Just like in sports, competition brings out the best in the Drozd farm.

"You are trying different things that push yield to win, and you learn from that, which you then take into what I call your non-contest acres," Jon said. "So, that's your education side."

There's even a spectator component.

"It's fun watching it and seeing how the crop responds to different things," Jon said. "As these guys (Jake and Ryan) grew up, on a Sunday afternoon we'd go out to the field where our good corn would be and walk the corn to see what it looked like, just as a fun thing to do.

"Now, they drag me around instead. In my case, it's kind of funny because I can go back and say I remember when 100 bushel (an acre) was a big yield. Then it was 200 bushel, then 300 bushel and now we're shooting for 400 bushel. So, we've made those steps over the years and now we're disappointed with 200."

And, there's no shortage of what-ifs and second-guessing on the 7,000 acres spread across Allegan, Van Buren and Kalamazoo counties. About 3,000 of those acres are what Ryan calls "highly managed," where the crops will be cut down to 100-200 acres of the best of the best.

"Throughout the year it's about getting the right ratios," Ryan said. "More fertilizer is not the key. It's about getting it narrowed down, analyzing your crop throughout the season and seeing how you need to balance each micronutrient."

Added Jon, "We do a lot of tissue sampling. The contests probably help us with that more than anything because they tell us what it took for yield. Then you can figure out what the cost is."

A 20-second wind gust on July 8, just prior to pollination, cost the Drozdes a shot at the title in conventional, irrigated corn.

"That would have been the best of them all, by a lot, but the wind wiped it out," Jon said. "When you have high-yield corn, it's more vulnerable to things like that because it's a bigger plant and it catches the wind more. If you get hit by wind, it probably means you had a good crop coming. We couldn't get a block of corn good enough to weigh, so we scratched it.

"Good one minute, gone the next."

Despite the new trophies, Jake, sounded more like a demanding coach than a farmer when he said he was "disappointed" by last year's performance, which Ryan went on to explain.

"For the whole country, as it turns out, yields were down," Ryan said. "Overall, our best yield ever is 337 and our goal is 400, so in those eyes, combined with the potential for the crop before the wind, it is a disappointment."

"Actually, my goal is 478," said Jake. "But that's just a goal."

Nevertheless, a win's a win.

"We were happy with those yields, because it wasn't a great growing year," said Jon. "We had really nasty, cold weather in May with a lot of clouds. Summertime was hot and dry and even though it's irrigated, you can't beat Mother Nature, right? And in the fall, we had an early frost.

"So, if you look at the growing year, you'd say, 'I'm tickled pink with those yields."
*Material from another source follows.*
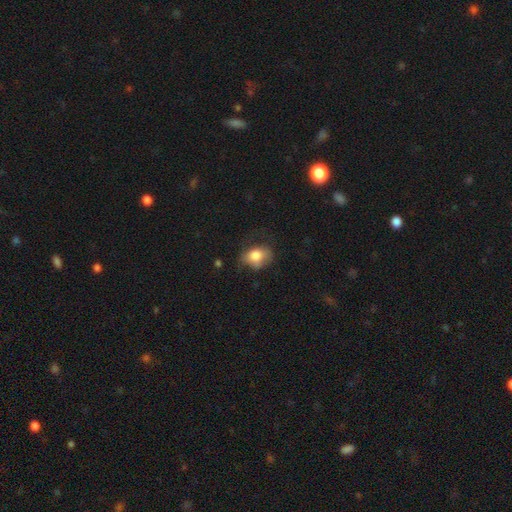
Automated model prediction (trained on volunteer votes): Morphology: type=smooth (77%); roundness=in between (67%); merging=none (48%).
Sorghum became a key part of the Drozdes' rotation about eight years ago and continues to be a pleasant surprise as the Michigan climate becomes more conducive for its growth. The Drozdes pulled off an upset of sorts by finishing only behind entries from New Jersey and North Carolina.

"In theory, sorghum isn't supposed to like Michigan at all," said Ryan. "But we've never had trouble with our contest entry."

It's a relatively inexpensive option for the farm's poorer-producing ground.

"Ours goes into bird food," Jake said. "Ours started just to win a contest because Don Stall was winning the corn every year. We put it on 20 or 30 acres just to see if we could win, but it worked out so good because the deer don't touch the sorghum.

"Now we're putting it on all our harder-to-produce ground. It turned out to be pretty good. If it wouldn't have froze off, it would have been over 200 bushel, I think."

The buyer for the Drozds' sorghum is located in Rensselaer, Ind.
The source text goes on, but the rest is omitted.